Supplied passage section start

12 June 2011

Photoshop Elements Custom Photo Size Tutorial

Okay so, every time I print custom sized photos I am always asked, “how did you get that size printed”… well it’s hard to explain to someone right then and there. So, I thought I would give everyone a quick tutorial on how I do it.


Currently I am using Photoshop Elements {PSE} 6.0 as my photo editing software. There are newer versions of PSE out there, but I am totally in tune with this particular program & it does everything I currently need it to do.

Okay let’s start this tutorial!

Here’s what my window looks like as soon as I open my program:

1st of PSE tutorial

First thing I’m going to do is choose my photograph that I want to edit and print at a custom size… I’m going to use this photo of my husband chowing down on his VERY FIRST po-boy in NOLA:


Before I edit any photos I make sure to save a new COPY of the photo, so that I don’t lose my original photo!! This is VERY IMPORTANT!

Now it’s time to edit it. I get all of my FREE PSE Actions from Pioneer Woman*, I use both Set 1 & 2 often, the actions are beautiful and they print so amazingly.

*{You can go to her website to download the actions and for the link to the tutorial on how to install them on your computer!}

First I’m going to show you my Palette Bin, this is where you keep track of all the editing you do to your photos.


*click on the photo to see it larger

I love for my photos to have a slightly vintage feel, especially the photos form our trip to NOLA. So the 2 actions I chose to use were:

1. Dim the Lights @ 45% opacity

2. Seventies @ 62% opacity

Here’s what the Layers Palette looks like when you have actions on you photo:


*notice how I change the opacity for Dim the Lights to 45%

The order you do your actions in will change the way your photo looks as well. I preferred having Dim the Lights before my Seventies action.

Supplied passage section end

*Directions:*
A. In the Photoshop Elements tutorial, why does the author save a new copy of a photo before editing it? Answer in one to three sentences.
B. Retype the part of the Photoshop Elements tutorial starting at "Photoshop Elements Custom" and ending at "need it to do.".
You won't need the rows.

Information shown section start

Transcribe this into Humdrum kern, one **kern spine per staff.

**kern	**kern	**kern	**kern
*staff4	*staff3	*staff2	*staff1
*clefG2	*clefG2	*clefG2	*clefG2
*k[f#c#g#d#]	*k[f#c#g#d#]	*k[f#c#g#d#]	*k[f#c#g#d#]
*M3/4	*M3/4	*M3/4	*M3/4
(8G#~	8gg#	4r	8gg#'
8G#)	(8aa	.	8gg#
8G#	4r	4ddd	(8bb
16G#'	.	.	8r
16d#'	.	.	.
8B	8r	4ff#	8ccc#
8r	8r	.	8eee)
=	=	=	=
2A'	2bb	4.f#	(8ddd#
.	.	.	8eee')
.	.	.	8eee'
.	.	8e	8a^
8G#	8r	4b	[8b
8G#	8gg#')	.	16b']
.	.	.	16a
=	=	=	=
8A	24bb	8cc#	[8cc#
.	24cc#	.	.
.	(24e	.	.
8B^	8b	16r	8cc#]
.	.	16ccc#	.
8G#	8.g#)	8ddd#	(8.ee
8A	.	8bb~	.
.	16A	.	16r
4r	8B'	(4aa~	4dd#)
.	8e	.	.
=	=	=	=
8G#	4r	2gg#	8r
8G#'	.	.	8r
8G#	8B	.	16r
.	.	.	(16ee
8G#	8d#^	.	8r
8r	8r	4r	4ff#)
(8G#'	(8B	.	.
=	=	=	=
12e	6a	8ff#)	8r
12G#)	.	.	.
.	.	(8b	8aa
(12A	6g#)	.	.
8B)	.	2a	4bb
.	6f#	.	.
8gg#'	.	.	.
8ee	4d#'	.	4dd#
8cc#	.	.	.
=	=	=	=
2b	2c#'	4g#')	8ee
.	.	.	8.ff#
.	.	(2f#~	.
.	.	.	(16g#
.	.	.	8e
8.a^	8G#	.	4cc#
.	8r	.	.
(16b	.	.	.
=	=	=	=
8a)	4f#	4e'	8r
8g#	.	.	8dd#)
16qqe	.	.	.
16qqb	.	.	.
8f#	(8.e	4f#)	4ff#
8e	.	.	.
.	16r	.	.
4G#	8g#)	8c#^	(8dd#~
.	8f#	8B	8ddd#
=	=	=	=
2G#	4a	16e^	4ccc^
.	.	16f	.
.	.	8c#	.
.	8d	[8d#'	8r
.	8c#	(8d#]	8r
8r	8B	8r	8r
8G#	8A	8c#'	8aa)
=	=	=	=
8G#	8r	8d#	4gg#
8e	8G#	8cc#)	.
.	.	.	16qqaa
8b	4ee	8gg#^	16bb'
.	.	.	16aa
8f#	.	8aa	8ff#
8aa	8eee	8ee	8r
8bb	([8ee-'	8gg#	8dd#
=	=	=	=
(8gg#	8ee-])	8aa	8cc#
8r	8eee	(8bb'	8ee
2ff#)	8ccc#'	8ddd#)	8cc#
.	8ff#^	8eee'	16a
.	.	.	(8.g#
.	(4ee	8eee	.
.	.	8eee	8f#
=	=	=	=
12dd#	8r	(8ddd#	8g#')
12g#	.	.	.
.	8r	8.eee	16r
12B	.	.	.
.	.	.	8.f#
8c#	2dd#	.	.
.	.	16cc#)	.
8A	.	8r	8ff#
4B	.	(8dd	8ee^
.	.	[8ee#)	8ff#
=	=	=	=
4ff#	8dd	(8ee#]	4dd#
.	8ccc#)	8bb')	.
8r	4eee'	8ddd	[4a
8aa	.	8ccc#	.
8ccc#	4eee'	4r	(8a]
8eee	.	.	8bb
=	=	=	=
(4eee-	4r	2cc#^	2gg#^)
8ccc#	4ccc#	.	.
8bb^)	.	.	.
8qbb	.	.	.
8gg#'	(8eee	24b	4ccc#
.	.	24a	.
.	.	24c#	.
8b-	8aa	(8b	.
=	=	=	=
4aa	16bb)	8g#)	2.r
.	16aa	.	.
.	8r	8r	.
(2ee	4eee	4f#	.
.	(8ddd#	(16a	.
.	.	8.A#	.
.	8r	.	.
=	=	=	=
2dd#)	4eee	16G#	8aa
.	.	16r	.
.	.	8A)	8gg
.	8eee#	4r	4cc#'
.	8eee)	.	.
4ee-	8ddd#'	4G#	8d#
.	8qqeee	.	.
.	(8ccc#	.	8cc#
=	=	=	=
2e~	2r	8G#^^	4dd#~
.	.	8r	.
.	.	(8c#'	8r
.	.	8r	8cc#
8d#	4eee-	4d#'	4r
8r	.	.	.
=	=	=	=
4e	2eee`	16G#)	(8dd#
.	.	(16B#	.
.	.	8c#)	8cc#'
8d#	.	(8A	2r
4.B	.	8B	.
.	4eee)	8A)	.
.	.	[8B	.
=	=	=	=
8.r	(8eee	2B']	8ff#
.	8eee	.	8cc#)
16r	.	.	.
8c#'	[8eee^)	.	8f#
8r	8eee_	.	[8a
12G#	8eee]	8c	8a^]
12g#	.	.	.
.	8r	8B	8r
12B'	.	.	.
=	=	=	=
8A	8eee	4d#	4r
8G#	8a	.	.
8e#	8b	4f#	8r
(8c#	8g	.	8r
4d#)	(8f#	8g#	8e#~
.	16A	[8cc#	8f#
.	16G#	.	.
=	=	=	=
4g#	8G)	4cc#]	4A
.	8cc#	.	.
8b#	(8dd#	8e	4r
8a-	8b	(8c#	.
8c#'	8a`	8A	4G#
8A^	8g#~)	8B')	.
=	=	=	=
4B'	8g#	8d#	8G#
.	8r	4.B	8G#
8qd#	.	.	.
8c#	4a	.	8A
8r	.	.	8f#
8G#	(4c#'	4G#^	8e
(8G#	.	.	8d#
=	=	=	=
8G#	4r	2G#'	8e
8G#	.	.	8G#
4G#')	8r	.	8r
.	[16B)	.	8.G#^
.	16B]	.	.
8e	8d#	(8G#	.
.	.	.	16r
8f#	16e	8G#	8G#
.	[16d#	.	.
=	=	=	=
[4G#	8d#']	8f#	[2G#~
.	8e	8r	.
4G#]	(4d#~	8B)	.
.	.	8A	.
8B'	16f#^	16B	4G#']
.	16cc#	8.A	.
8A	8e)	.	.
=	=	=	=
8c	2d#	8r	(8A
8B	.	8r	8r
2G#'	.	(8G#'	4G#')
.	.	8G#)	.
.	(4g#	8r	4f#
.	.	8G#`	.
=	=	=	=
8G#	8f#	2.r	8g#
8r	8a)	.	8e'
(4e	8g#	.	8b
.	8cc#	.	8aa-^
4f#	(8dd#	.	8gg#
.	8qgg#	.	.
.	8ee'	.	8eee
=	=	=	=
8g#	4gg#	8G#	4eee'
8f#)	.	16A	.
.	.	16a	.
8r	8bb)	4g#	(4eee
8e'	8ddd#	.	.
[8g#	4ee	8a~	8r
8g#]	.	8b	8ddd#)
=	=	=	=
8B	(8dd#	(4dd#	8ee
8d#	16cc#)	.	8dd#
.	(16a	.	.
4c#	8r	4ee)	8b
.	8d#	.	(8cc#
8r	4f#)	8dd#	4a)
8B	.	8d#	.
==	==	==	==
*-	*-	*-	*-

Information shown section end

*Replies:*
A. The author saves a new copy of the photo before editing so that the original photo isn't lost.

B.
Photoshop Elements Custom Photo Size Tutorial

Okay so, every time I print custom sized photos I am always asked, “how did you get that size printed”… well it’s hard to explain to someone right then and there. So, I thought I would give everyone a quick tutorial on how I do it.


Currently I am using Photoshop Elements {PSE} 6.0 as my photo editing software. There are newer versions of PSE out there, but I am totally in tune with this particular program & it does everything I currently need it to do.